- Task to carry out
Send back the data below exactly. Drop every picture.

(Stored entries)
★ ★ ★ ★ ★

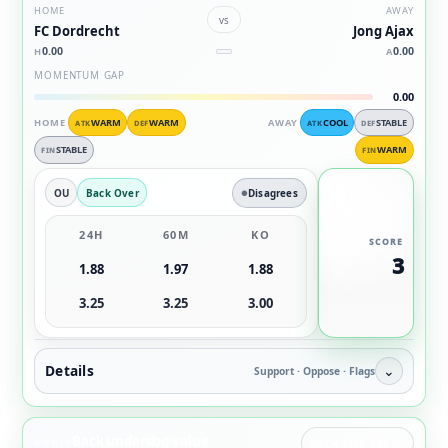
HOME
AWAY
vs
FC Dordrecht
Jong Ajax
0.00
0.00
H
A
MOMENTUM GAP
0.00
HOME
WARM
WARM
AWAY
COOL
STABLE
ATK
DEF
ATK
DEF
STABLE
WARM
FIN
FIN
OU
Back Over
Disagrees
24H
60M
KO
SCORE
3
1.88
1.97
1.88
3.25
3.25
3.00
Details
⌄
Support · Oppose · Flags
Back underdog value
ANGLE
BACK DOG VALUE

★ ★ ★ ★ ★

- Exercise answer
HOME
AWAY
vs
FC Dordrecht
Jong Ajax
0.00
0.00
H
A
MOMENTUM GAP
0.00
HOME
WARM
WARM
AWAY
COOL
STABLE
ATK
DEF
ATK
DEF
STABLE
WARM
FIN
FIN
OU
Back Over
Disagrees
24H
60M
KO
SCORE
3
1.88
1.97
1.88
3.25
3.25
3.00
Details
⌄
Support · Oppose · Flags
Back underdog value
ANGLE
BACK DOG VALUE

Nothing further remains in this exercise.